On a return trip to Israel during Ramadan, Shochat got talking to a street vendor who took the time to give her a rough guide to how it’s done. Humbled by the simplicity, she decided to learn the craft from an expert at Al Mokhtar Sweets in Nazareth. At Ima, she makes the knafeh with goat’s milk. “It’s fried in clarified butter to get that crunch, then very hot syrup goes over the top and melts the cheese even further, then you add the pistachios,” she says. It’s sweet, crunchy, soft and stringy all at the same time.

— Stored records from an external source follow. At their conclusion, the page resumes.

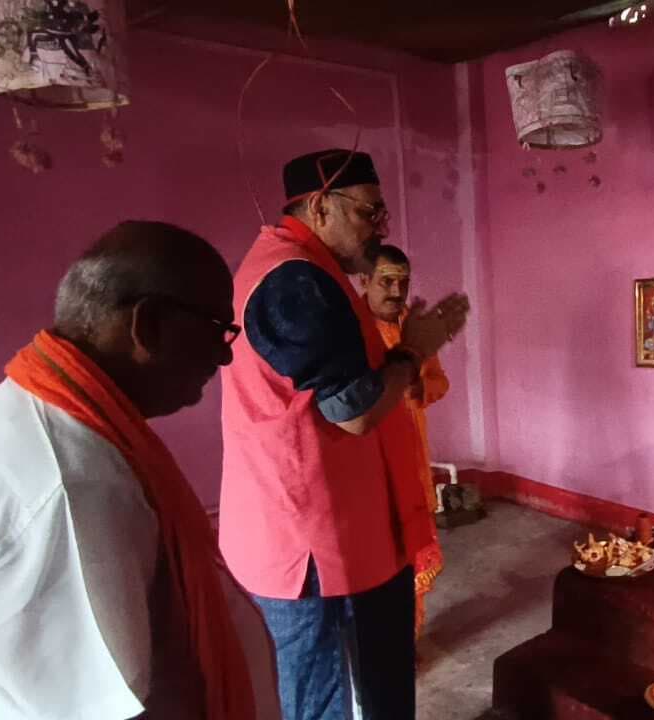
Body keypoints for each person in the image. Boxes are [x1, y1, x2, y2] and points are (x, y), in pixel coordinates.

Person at [0, 221, 277, 719]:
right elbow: (109, 706)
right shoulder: (74, 486)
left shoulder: (35, 410)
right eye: (215, 330)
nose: (224, 353)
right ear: (149, 325)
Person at [220, 148, 469, 720]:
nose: (380, 229)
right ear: (318, 206)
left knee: (378, 679)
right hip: (307, 538)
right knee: (321, 698)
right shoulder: (293, 281)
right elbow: (353, 411)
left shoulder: (310, 270)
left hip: (346, 524)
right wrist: (413, 350)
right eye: (368, 212)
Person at [362, 245, 449, 638]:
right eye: (386, 280)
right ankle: (379, 638)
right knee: (378, 559)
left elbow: (438, 381)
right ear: (364, 280)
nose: (396, 290)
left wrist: (415, 381)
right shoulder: (351, 328)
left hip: (413, 458)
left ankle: (408, 637)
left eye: (403, 281)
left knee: (413, 556)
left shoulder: (413, 328)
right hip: (370, 465)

Palestinian confectionery makers add the final touches to the world’s largest knafeh in Nablus on July 18, 2009 (Photo: JAAFAR ASHTIYEH/AFP/Getty Images)

Beirut-based cookbook author and food historian Bethany Kehdy says knafeh stems from ‘kanaf’, the Arabic work to enclose – which it does, wrapping a variety of fillings, in a variety of crusts and moulded into a variety of shapes and sizes. Knafeh dates back to 9th-century Baghdad, she says, and from there it found its way into Ottoman palace kitchens. Kehdy does a version of their version in her cookbook The Jewelled Table (Hardie Grant). She calls it Rhubarb & Rose Mascarpone Cream Osmalieh – in the Levant, Osmalieh is a corruption of Othmalieh, meaning of the Ottomans, the empire builders who left their mark in Lebanon after invading in 1516. Kehdy substitutes the knafeh with mascarpone and cream, so if you can get your hands on kataifi (Shochat says speak to the chef at Shefco; and pastry brand Timos makes it), you can feasibly make this very pretty dish at home.

Apart from Shochat’s homemade knafeh or the baked-ricotta iteration at Gemmayze Street, the results of a nationwide social media callout suggest it’s going to be hard to find on a menu near you. Search it out if you can – it’s worth every mouthful of unctuous perfection.